Holmes, who is an “independent scholar in the environmental humanities” did something similar with this book.  He issued a call for contributions on the environmental listservs, then edited, organized and fronted for the publishing through Torrey House Press.  (“Love of the land” is their motto).  This is hunting and gathering, a behavior that evades the crushing corporate world. Torreyhouse.com

AN INTERVIEW POSTED AT TORREY HOUSE PRESS

What are you reading now?
To be honest, these days I read a lot of old British murder mysteries – Agatha Christie, Dorothy Sayers, Sherlock Holmes. Avoiding thinking about climate change? You bet. Or rather, to be more forgiving toward myself – as a friend says, I think a lot of us would be better off if we stopped “shoulding” on ourselves all the time – I think that even escapist reading can serve a positive function as a sort of tactical retreat, a “time out” for calmness, stability, re-invigoration. Humans aren’t made to live in crisis all the time, and I would never expect anyone to force themselves constantly to address climate change or the feelings it evokes – that way lies burnout and despair; rather, the goal is to work out a pattern that works for you, take it in small doses or compartmentalize your life if you have to, take it in at your own time and pace – but don’t completely turn away, and don’t give up.”

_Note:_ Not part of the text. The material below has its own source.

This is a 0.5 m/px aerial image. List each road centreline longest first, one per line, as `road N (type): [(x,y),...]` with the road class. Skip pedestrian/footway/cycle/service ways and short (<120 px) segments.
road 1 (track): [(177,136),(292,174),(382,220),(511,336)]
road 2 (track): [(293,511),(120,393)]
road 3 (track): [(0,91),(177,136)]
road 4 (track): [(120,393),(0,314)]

What originally interested you in climate change and this project?
“. . . my study of religion, spirituality, and psychology had led me to a set of ideas and practices perhaps best exemplified (as far back as the 1970s) by Joanna Macy and The Work That Reconnects – the basic idea being that the inability of people and society to face up to monumental challenges such as threat of nuclear annihilation stems not from sheer disagreement about the facts and figures, but rather from the emotional chaos that (quite naturally) arises when you realize that the world you love is under extreme threat.

The first, step, then, can’t be more scientific facts and argument, but rather a space in which to feel those emotions, and to somehow move through them; to put it another way, what people need is not to be convinced of something out there, but empowered within themselves.”